1. A method for detecting aneuploidy deleted chromosome information, comprising the steps of:

extracting DNA of an organism to be detected and carrying out whole genome sequencing to obtain a sequencing sequence;

2. The method for detecting aneuploidy deleted chromosome information according to claim 1,

before whole genome sequencing of the extracted DNA, the method also comprises the following steps: and detecting the integrity of the DNA based on agarose gel electrophoresis, and detecting the concentration of the DNA by using a microplate reader.

3. The method for detecting aneuploidy deleted chromosome information according to claim 1,

the reference genome is selected from the species itself of the organism to be tested or the genome of a closely-derived species, and is mounted to the chromosome level.

4. The method for detecting aneuploidy deleted chromosome information according to claim 1,

the process of obtaining a frequency scattergram for each chromosome includes: and acquiring the sequencing depth of each base on each chromosome, and counting the occurrence frequency of each sequencing depth to further acquire a frequency scatter diagram of each chromosome.

5. The method for detecting aneuploidy deleted chromosome information according to claim 4,

the process of fitting the frequency scatter diagram of each chromosome includes: and fitting the frequency scatter diagram of each chromosome into a mixed Gaussian model formed by superposition of a single Gaussian curve or x Gaussian curves, wherein x is the number of peaks in the frequency scatter diagram of each chromosome.
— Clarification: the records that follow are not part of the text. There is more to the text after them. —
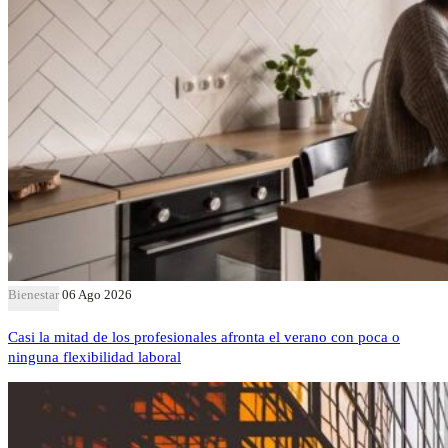
Bienestar
06 Ago 2026
Casi la mitad de los profesionales afronta el verano con poca o
ninguna flexibilidad laboral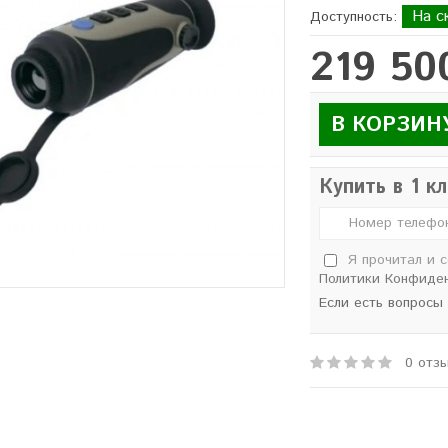
На с
Доступность:
219 50
В КОРЗИН
Купить в 1 к
Я прочитал и 
Политики Конфиде
Если есть вопросы
0 отз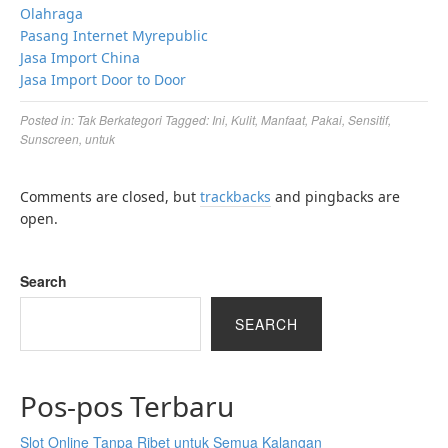
Olahraga
Pasang Internet Myrepublic
Jasa Import China
Jasa Import Door to Door
Posted in:
Tak Berkategori
Tagged:
Ini
,
Kulit
,
Manfaat
,
Pakai
,
Sensitif
,
Sunscreen
,
untuk
Comments are closed, but
trackbacks
and pingbacks are
open.
Search
SEARCH
Pos-pos Terbaru
Slot Online Tanpa Ribet untuk Semua Kalangan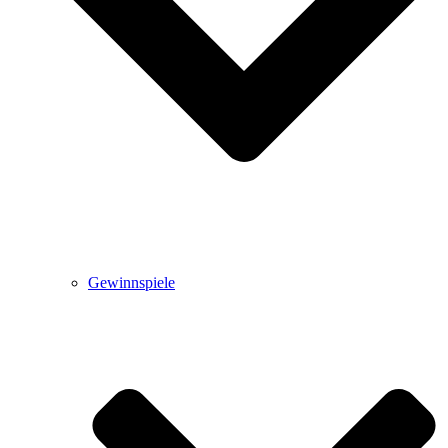
Gewinnspiele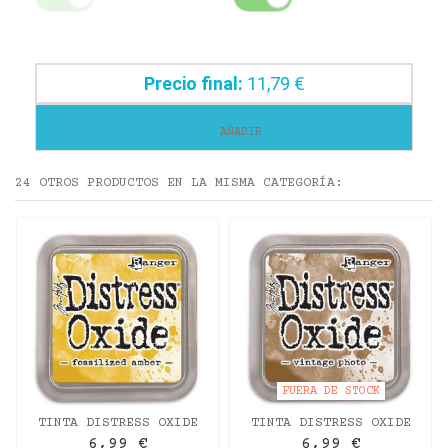
Precio final:
11,79 €
AÑADIR
24 OTROS PRODUCTOS EN LA MISMA CATEGORÍA:
FUERA DE STOCK
TINTA DISTRESS OXIDE
TINTA DISTRESS OXIDE
FOSSILIZED AMBER
VINTAGE PHOTO
6,99 €
6,99 €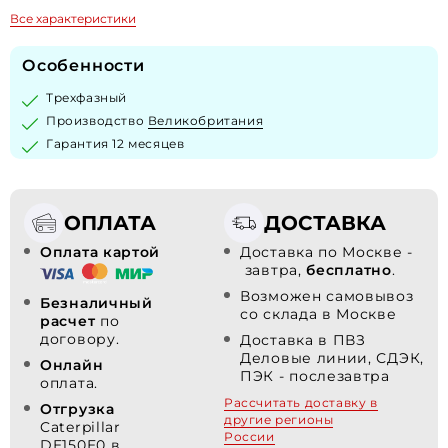
Все характеристики
Особенности
Трехфазный
Производство
Великобритания
Гарантия 12 месяцев
ОПЛАТА
ДОСТАВКА
Оплата картой
Доставка по Москве -
завтра,
бесплатно
.
Возможен самовывоз
Безналичный
со склада в Москве
расчет
по
договору.
Доставка в ПВЗ
Деловые линии, СДЭК,
Онлайн
ПЭК - послезавтра
оплата.
Рассчитать доставку в
Отгрузка
другие регионы
Caterpillar
России
DE150E0 в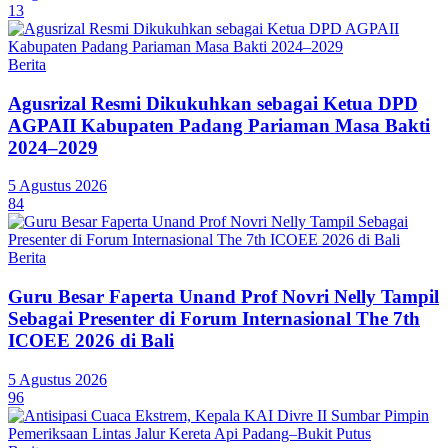
13
Berita
Agusrizal Resmi Dikukuhkan sebagai Ketua DPD
AGPAII Kabupaten Padang Pariaman Masa Bakti
2024–2029
5 Agustus 2026
84
Berita
Guru Besar Faperta Unand Prof Novri Nelly Tampil
Sebagai Presenter di Forum Internasional The 7th
ICOEE 2026 di Bali
5 Agustus 2026
96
6. The method for detecting aneuploidy deleted chromosome information according to claim 1,

before the clustering process is carried out on the sequencing depth, the method further comprises the following steps: and sequencing the sequencing depth to obtain a Gaussian peak with the maximum sequencing depth in each chromosome.

7. The method for detecting aneuploidy deleted chromosome information according to claim 6,

the process of obtaining the chromosome ploidy of the test organism comprises: performing one-dimensional array clustering on the sequencing depth to obtain different clustering groups; obtaining the median of the sequencing depths of the different clustering groups based on the ploidy relationship among the medias of the different clustering groups; and clustering different chromosomes based on the median of the sequencing depths of the different clustering groups and the Gaussian peak with the largest sequencing depth in each chromosome, thereby obtaining the ploidy of the chromosome of the organism to be detected.